How to name a limited liability company
Whereas the Saudi Companies Law stated that each company must have a commercial name in Arabic or another language, and the name may be derived from its purpose, a distinguished name, or the name of one or more of its current or former partners or shareholders, or both of them, with Taking into account that it does not violate the Trade Names Law and other laws and regulations in force in the Kingdom, as the Saudi Companies Law has indicated that the company’s trade name can be modified in accordance with the conditions prescribed for amending the company’s Memorandum of Association or Articles of Association, and the amendment does not result in prejudice to the company’s rights, obligations or legal procedures In the event that the trade name includes any of the names of the partners or shareholders in the company, the consent of the partner or shareholder or his heirs must be obtained if he died and did not agree. The system also clarified that the trade name must be accompanied by what shows The form of the company, as stipulated in Article Five of the new Saudi Companies Law.

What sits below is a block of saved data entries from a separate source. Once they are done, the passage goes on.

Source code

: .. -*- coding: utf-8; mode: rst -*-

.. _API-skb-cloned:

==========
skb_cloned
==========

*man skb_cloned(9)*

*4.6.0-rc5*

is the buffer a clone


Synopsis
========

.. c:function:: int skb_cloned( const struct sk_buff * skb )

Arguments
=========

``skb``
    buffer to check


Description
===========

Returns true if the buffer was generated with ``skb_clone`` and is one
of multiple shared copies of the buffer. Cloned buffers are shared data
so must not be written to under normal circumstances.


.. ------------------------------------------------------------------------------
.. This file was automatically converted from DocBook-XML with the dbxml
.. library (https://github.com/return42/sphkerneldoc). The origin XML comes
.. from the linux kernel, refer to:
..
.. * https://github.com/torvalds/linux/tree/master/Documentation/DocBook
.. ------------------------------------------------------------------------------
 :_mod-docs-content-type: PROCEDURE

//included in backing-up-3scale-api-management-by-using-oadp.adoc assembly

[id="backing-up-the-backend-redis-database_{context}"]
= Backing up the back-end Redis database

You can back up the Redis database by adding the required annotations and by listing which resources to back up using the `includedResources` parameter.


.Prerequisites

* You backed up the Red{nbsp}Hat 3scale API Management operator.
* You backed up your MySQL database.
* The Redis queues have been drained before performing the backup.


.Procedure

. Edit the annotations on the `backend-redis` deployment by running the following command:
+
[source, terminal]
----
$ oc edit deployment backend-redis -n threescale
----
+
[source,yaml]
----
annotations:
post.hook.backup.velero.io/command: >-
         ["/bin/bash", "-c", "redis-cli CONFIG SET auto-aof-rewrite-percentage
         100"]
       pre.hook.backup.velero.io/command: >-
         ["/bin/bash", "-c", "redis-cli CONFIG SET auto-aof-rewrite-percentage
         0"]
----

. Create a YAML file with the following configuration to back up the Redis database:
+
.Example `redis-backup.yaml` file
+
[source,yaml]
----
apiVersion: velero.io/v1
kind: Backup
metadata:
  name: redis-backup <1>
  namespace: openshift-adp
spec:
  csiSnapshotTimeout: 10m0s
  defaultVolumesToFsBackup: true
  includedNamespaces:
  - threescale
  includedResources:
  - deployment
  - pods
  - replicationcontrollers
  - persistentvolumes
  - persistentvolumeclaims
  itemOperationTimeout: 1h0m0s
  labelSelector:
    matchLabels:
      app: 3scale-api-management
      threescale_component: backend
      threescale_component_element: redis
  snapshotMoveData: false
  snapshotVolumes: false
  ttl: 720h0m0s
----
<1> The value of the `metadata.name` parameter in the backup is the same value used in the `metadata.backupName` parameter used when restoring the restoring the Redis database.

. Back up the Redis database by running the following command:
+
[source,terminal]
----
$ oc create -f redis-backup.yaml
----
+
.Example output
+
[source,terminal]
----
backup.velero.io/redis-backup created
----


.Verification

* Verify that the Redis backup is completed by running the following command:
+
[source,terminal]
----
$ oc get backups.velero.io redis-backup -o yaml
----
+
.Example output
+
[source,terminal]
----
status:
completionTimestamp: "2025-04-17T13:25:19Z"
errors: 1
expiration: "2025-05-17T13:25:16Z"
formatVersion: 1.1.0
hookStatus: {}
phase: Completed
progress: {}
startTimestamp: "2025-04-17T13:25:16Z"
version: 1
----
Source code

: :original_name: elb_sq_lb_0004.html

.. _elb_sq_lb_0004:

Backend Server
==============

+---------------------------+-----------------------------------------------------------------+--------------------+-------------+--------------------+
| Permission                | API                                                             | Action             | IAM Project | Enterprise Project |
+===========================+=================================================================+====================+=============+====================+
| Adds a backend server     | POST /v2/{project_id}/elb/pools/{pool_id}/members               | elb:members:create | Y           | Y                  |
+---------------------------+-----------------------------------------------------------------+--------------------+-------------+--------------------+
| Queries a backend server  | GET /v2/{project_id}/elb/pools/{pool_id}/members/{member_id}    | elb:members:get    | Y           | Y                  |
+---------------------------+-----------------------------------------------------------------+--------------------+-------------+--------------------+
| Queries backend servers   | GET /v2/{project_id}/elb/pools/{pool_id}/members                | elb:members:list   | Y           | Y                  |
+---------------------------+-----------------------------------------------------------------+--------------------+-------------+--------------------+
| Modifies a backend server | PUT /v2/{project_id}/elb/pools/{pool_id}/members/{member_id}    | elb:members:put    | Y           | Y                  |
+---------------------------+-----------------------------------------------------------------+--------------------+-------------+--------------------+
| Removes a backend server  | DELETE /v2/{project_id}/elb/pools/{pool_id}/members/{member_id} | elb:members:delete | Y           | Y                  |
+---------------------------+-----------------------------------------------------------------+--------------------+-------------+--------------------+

The capital and shares of the partners in the limited liability company
Article Thirteen of the new Saudi Companies Law made it clear that the share of the partner or shareholder in the limited liability company may be in cash or in kind, or both, as the system made it clear that cash and in-kind shares alone are the capital of the company, and the same article indicated that it is possible That the share of the shareholder or partner be an act that he performs in return for a percentage of the profits, the amount of which is specified in the Memorandum of Association of the limited liability company, and that this share may not be in return for the reputation or influence of the partner, in addition to that the founders, shareholders, or partners may, according to the fourth paragraph of the same article To offer stakes or shares in the capital of the company to a person in return for doing work or service that benefits or achieves desired goals for the company.

What are the procedures for establishing a limited liability company in Saudi Arabia?
First of all, it must be clarified that whoever actually participates in its establishment and everyone who contributed to its capital with a share, whether in cash or in kind, is considered a founder of the limited liability company. Here, the founders, partners, or shareholders must submit an application to establish the limited liability company and register it in the commercial register. Attached is the Memorandum of Association or the Articles of Association if the company is a limited liability company owned by one person, and the necessary data and documents, and that application must fulfill the necessary data and documents, according to what is decided by the commercial registry, and in the event that the application is rejected, this must be reasoned, and then the founders have the right Grievance before the Ministry within sixty days from the date of notifying them of the rejection of the application, and the system clarified that in the event that the grievance is rejected or if it is not decided upon within thirty days from the date of its submission, then the founders have the right to complain before the competent judicial authority, in accordance with what is indicated in Article Six of the Saudi Companies Law.

The second paragraph of Article 158 of the Companies Law stated that the contract of incorporation of the limited liability company must be accompanied when submitting the application for incorporation with a statement or report prepared by one or more accredited evaluators showing the fair value of the in-kind shares, if any, and an acknowledgment by the rest of the founders approving The amount specified for it, as well as a declaration from the founders or partners to comply with all system requirements related to the establishment of the company.